The good Essex wife, we'll call her Tracey, pulled on her thickest pair of white socks and ventured out to move the family car.
A week later, breakfast time again, and the DJ has bleaker news:
"We are expecting 10 to 12 inches of snow today. You must park your car on the odd-numbered side of the street so the snowploughs can get through," he said, urgently.
Being a good citizen, Tracey again pulls on her thickest white socks, this time with matching white headscarf and mittens, and ventures out to move the car as instructed.

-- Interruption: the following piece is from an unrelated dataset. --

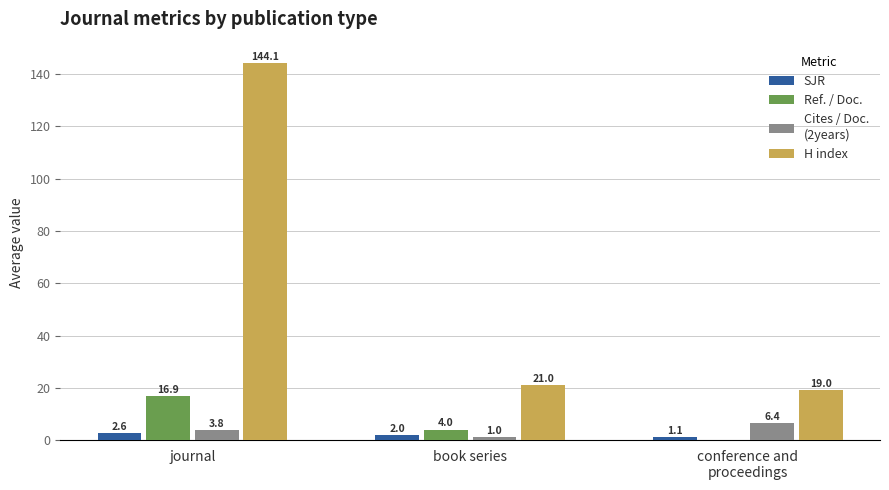

How many groups of bars are there?

3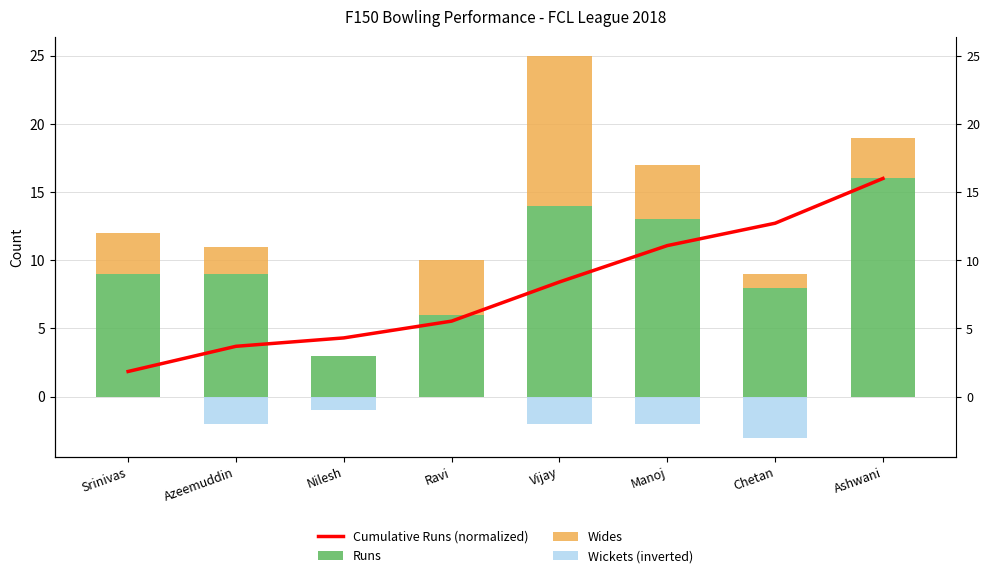

Between Azeemuddin and Manoj, which series saw the biggest shift?

Cumulative Runs (normalized)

The weather conditions are unprecedented - even Michael Fish realises it's snowing - and, a week later, as Southend shivered along with the rest of the UK, a familiar voice made an even grimmer announcement:
"The weather conditions this month are the worst on record - we are expecting 12 to 14 inches of snow today. You must park...."
At that critical moment, the batteries died and the sound faded. Tracey was ashen faced with worry, what should she do? She turned urgently to her husband and said:
"Darling, I don't know what to do. Which side of the street do I need to park on so the snowploughs can get through?"
Her husband looked wearily over the top of the morning edition of The Sun, and said calmly:
"It'll be fine honey - why don't you just leave the car in the garage this time."